● **TASK MATERIAL**:
------------------------------------------------------------------------
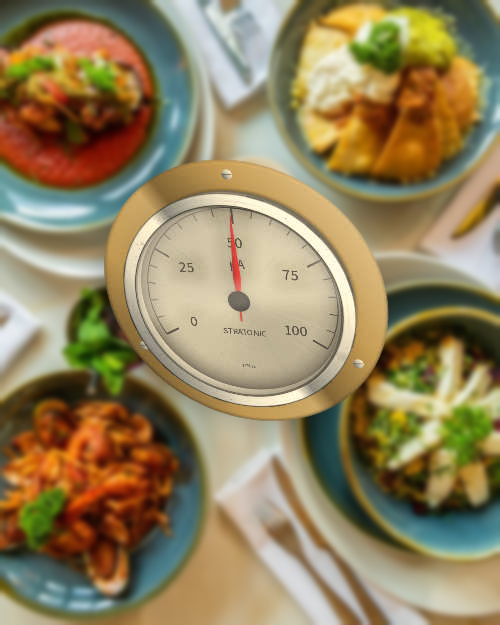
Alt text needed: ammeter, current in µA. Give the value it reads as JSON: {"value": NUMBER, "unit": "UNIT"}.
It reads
------------------------------------------------------------------------
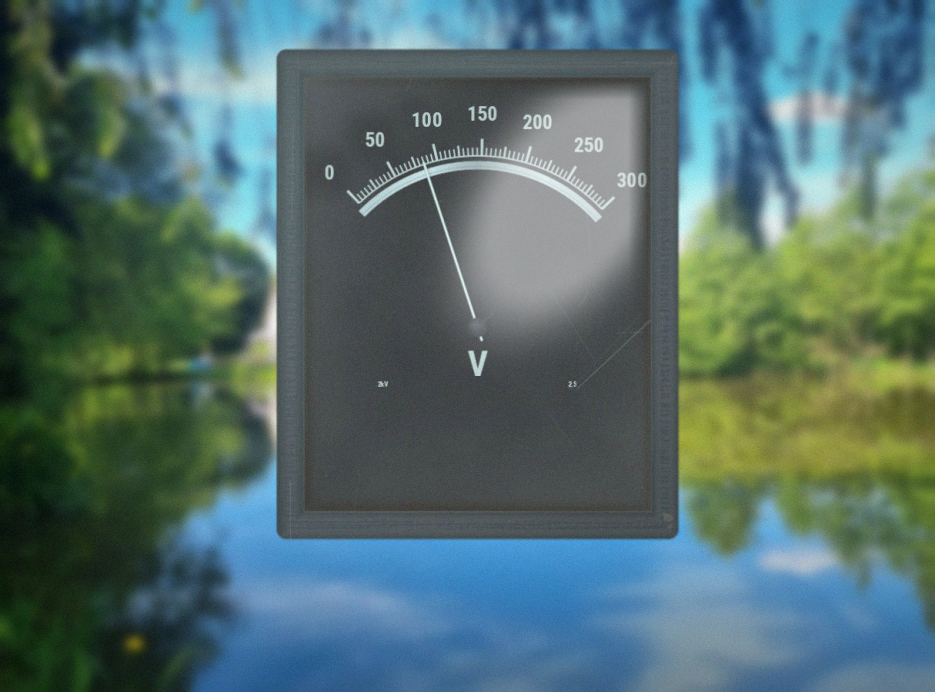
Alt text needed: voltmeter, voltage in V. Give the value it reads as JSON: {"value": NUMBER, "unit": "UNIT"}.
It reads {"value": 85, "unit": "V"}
------------------------------------------------------------------------
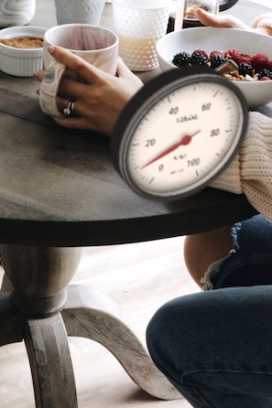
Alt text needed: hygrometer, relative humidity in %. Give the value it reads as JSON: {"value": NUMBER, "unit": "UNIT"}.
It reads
------------------------------------------------------------------------
● **ACTIVITY**:
Count the lines in the records that contain the word "value", and reply with that number alone.

● **SOLVED PROBLEM**:
4